Pedro estacionó frente a la tienda de artesanía. Las luces estaban encendidas, la vidriera de la ballena más impresionante iluminada por detrás. Iba a comprarla, pensó, mientras abría la puerta. Y si Paula tenía algún problema, peor para ella. Afortunadamente, no había clientes. Cuando lo vió, no se desmayó como la primera vez. Al menos, era un progreso.
—Podrías haberme avisado de que venías.
—Acabo de llevar a Benja al entrenamiento.
—¿Qué?
—Lo ví caminando por la acera, así que me detuve y lo llevé en el coche.
Paula se puso en jarras.
—Tenías que haber esperado antes de hablar con él.
—Pues no lo he hecho. Además, ya da igual. Desde que vió mi foto en el instituto, sospechaba que yo era su padre.
Paula se puso pálida.
—¿Eso te ha dicho?
—El chico no es tonto. Se dió cuenta de que teníamos el mismo color de pelo, los mismos ojos... y sabe hacer cuentas.
—¡Pero a mí no me ha dicho nada!
—Por lo visto, vió unas fotografías mías en una revista y me investigó en Internet. Pero te alegrará saber que no parecía encantado de conocerme.
—Entonces, ¿Él sabía que eras su padre? —preguntó Paula, atónita—. No puedo creer que no me haya preguntado. ¿No confía en mí?
Pedro tocó suavemente su brazo.
—Sólo tiene doce años.
—¿Está furioso contigo?
—Yo creo que sí. ¿Por qué no iba a estarlo? —murmuró Pedro, paseando por la tienda como un león enjaulado—. Una de las razones por las que está enfadado conmigo es porque tuviste que criarlo sola, sin ayuda, sin dinero... Mientras yo, según Benja, me dedicaba a amasar millones y a vivir como un rey.
—¿Y no es eso lo que has hecho?
—Por favor... deberías conocerme mejor.
La campanita de la puerta sonó en ese momento, anunciando la entrada de tres clientes. La primera, descubrió Pedro, horrorizado, era Margarita Stearns. Los otros dos eran extraños. Turistas, seguramente.
—¡Pero si es Pedro Alfonso! Me habían dicho que estabas en el pueblo... ¿Qué haces por aquí?

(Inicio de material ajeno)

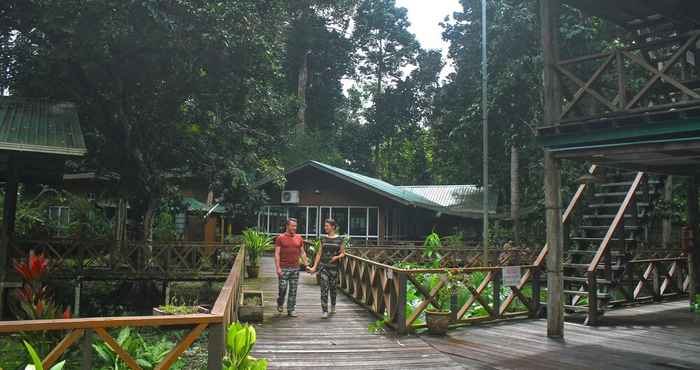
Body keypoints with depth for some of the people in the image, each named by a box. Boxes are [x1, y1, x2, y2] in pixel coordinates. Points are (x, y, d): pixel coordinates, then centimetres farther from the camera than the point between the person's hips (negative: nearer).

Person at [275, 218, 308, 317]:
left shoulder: (299, 238, 9)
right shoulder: (280, 238, -3)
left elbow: (302, 253, 15)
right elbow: (277, 254, -5)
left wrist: (306, 265, 8)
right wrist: (278, 267, -13)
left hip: (295, 268, 4)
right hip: (283, 268, -4)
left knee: (293, 290, 5)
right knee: (282, 288, -3)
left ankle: (291, 310, 13)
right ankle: (280, 304, 25)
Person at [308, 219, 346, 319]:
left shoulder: (339, 240, 0)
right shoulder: (323, 239, 6)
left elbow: (342, 253, 4)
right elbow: (319, 253, 8)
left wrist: (337, 257, -18)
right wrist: (314, 267, 2)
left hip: (334, 267, -1)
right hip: (323, 266, 1)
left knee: (333, 287, 11)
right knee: (324, 288, -8)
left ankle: (333, 306, 37)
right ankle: (324, 311, -6)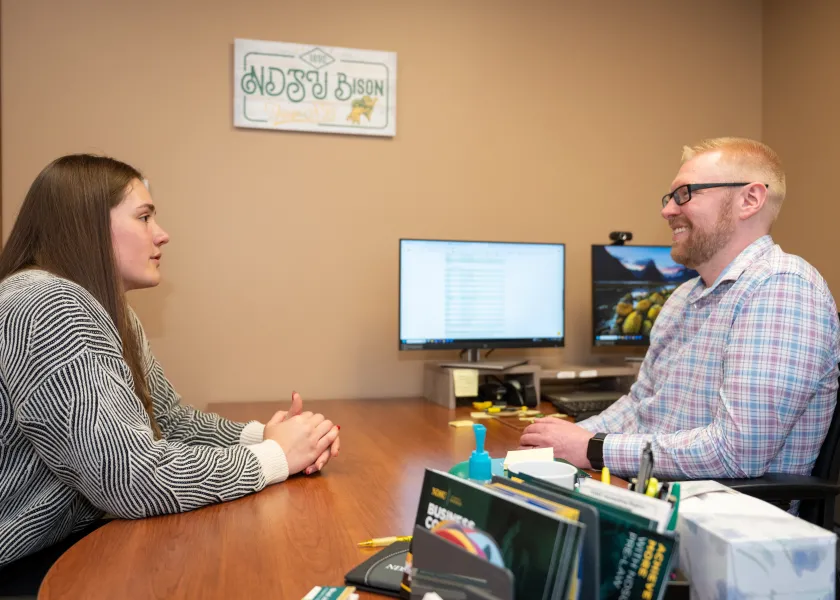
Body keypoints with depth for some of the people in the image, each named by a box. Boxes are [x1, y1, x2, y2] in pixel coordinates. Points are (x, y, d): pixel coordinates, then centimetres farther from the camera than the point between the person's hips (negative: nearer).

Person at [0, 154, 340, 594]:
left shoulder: (109, 311, 9)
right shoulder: (47, 307, -24)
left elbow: (171, 421, 10)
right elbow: (129, 477, -31)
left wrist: (262, 435, -8)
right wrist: (274, 456, -20)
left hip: (77, 537, 9)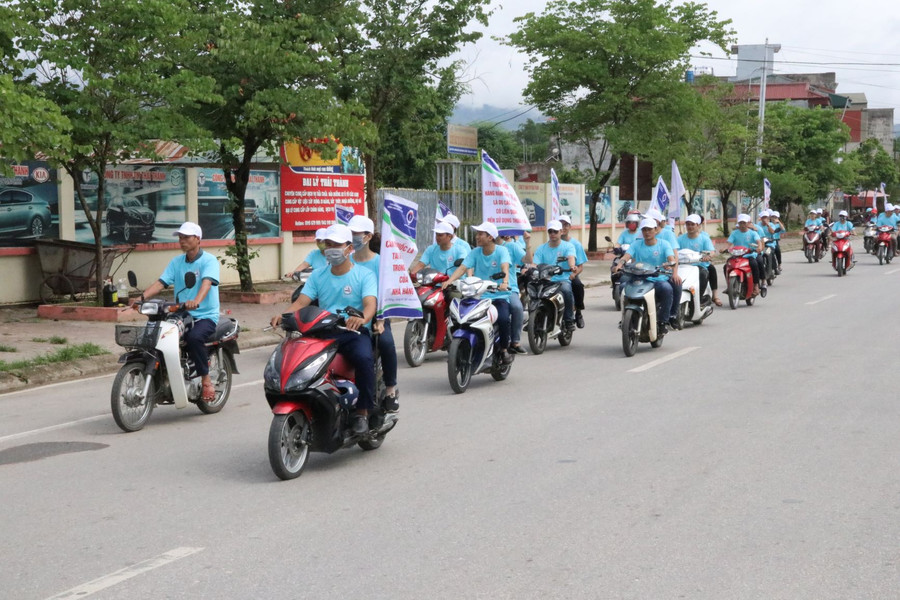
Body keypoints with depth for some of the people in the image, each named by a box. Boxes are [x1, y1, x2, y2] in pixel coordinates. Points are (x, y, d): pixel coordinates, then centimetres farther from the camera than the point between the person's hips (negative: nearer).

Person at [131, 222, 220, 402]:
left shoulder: (209, 260, -5)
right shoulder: (176, 262, 14)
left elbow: (207, 282, -24)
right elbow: (161, 282, 2)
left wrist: (196, 301, -45)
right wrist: (142, 297, -17)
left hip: (205, 316, -6)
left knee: (194, 337, -36)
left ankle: (206, 381, -20)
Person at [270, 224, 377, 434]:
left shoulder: (364, 275, 2)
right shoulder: (318, 276, 15)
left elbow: (370, 303, -15)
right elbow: (301, 301, 1)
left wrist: (362, 318, -39)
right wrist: (283, 315, -21)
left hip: (354, 332, -3)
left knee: (364, 358, -35)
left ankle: (362, 412, -19)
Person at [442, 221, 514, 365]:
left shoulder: (501, 251, -2)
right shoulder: (475, 252, 8)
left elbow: (505, 268, -20)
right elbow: (463, 268, -4)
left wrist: (505, 282, -42)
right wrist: (449, 281, -22)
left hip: (499, 295, -3)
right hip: (479, 295, 3)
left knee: (503, 318, -30)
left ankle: (504, 349, -6)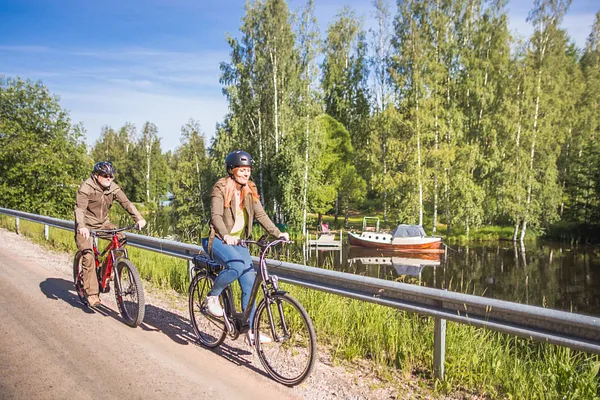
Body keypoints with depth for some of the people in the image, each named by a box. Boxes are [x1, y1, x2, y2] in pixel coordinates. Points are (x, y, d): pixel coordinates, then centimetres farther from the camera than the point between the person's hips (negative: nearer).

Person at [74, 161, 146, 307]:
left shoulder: (113, 188, -4)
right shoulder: (86, 188, -19)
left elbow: (126, 203, -13)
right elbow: (80, 208, -30)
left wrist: (139, 218, -27)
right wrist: (81, 226, -48)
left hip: (103, 223, 5)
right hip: (86, 226, -5)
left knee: (121, 239, -18)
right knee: (88, 256, -17)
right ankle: (91, 293, -10)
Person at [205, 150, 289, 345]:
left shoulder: (250, 190, 7)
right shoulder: (221, 188, -10)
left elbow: (261, 215, 1)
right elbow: (216, 216, -22)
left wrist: (278, 233, -13)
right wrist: (225, 235, -41)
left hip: (238, 243, 6)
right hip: (220, 241, -6)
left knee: (250, 284, -2)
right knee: (237, 266, -34)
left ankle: (250, 330, 8)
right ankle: (213, 296, -6)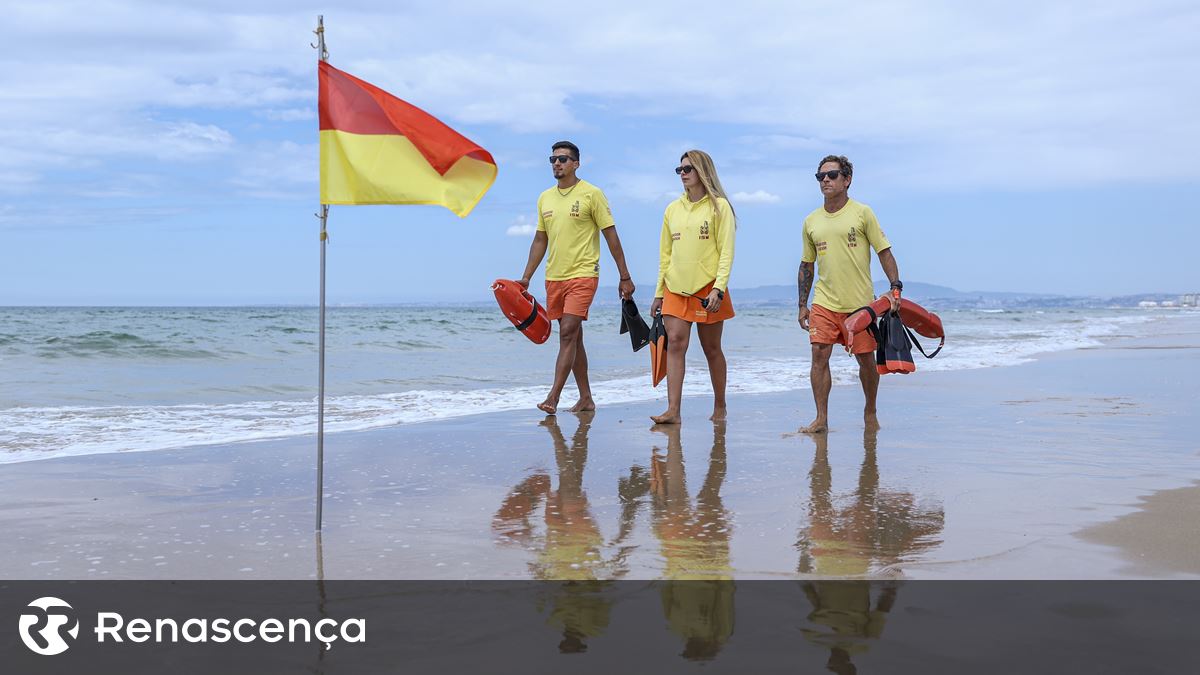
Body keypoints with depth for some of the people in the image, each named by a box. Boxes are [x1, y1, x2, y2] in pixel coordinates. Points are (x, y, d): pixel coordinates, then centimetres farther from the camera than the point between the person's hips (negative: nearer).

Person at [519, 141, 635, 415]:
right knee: (573, 338, 10)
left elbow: (611, 236, -3)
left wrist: (625, 277, -5)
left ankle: (553, 397, -17)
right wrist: (526, 277, 13)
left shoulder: (591, 194, -4)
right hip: (554, 278, 6)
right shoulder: (545, 198, 12)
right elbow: (540, 241, 18)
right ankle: (586, 398, 18)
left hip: (582, 275, -6)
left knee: (568, 333, -15)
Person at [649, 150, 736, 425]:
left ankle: (719, 407, 22)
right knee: (675, 343, -9)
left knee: (711, 349, 6)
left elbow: (726, 252, -7)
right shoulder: (673, 209, 12)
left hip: (707, 287, -4)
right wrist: (659, 292, 12)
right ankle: (673, 410, -13)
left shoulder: (719, 206, -1)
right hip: (676, 288, 4)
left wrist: (718, 289, -17)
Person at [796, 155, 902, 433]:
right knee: (819, 356, -9)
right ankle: (821, 418, -4)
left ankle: (870, 411, 27)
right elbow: (806, 265, 15)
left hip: (860, 302, -2)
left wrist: (895, 287, -12)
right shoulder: (811, 221, 9)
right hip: (824, 302, 2)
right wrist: (802, 305, 11)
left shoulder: (862, 213, -1)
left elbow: (884, 252, -1)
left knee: (866, 359, 6)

—Llevaba demasiado tiempo fuera —contestó él.
—Trece años. El otro día le decía a Paula que si venías por aquí me gustaría invitarte a un café. ¿Qué tal esta tarde? Carlos estaría encantado de verte.
Su marido, Carlos, a menos que hubieran cambiado mucho las cosas, se dedicaba a meter barquitos en botellas y apenas decía una palabra. Con el rabillo del ojo, Pedro vió que Paula esperaba su respuesta con malicioso placer.
—En otro momento, Margarita. Paula me ha invitado a cenar.
—Eso no es... —empezó a decir ella.
—Ahora mismo iba a comprar una botella de vino.
—¿Qué piensas hacer de cena, Paula? —preguntó Margarita.
—Besugo —contestó ella, fulminando a Pedro con la mirada.
—¿Cuánto tiempo vas a quedarte, Pedro Alfonso? —sonrió Margarita.
Él contó hasta diez.
—Tendremos tiempo de vernos, no te preocupes. Saluda a Carlos de mi parte.
—Lo haré, lo haré —sonrió la chismosa vecina, antes de salir de la tienda.
Paula lo miró, irritada.
—De haber sabido que íbamos a cenar juntos, habría hecho pastel de moras.
Durante tres veranos, Paula y él habían recogido moras cerca del acantilado. Entonces eran amigos, recordó; dos adolescentes que, a pesar de la diferencia de edad, disfrutaban con la compañía del otro.
—Quiero comprar la vidriera de la ballena. ¿Podrías enviarla a Long Island?
—Es muy cara.
Pedro puso su VISA platino sobre el mostrador.
—Incluye los gastos de envío en el precio, por favor.
—¿Y qué vas a hacer con ella? —Ponerla en mi casa, admirarla y pensar en tí. Bueno, voy a comprar esa botella de vino.
—Será mejor que compres más de una. Pienso invitar a mis tres hermanos a cenar — replicó Paula.
Él soltó una carcajada.
—Pero diles que dejen la escopeta en casa.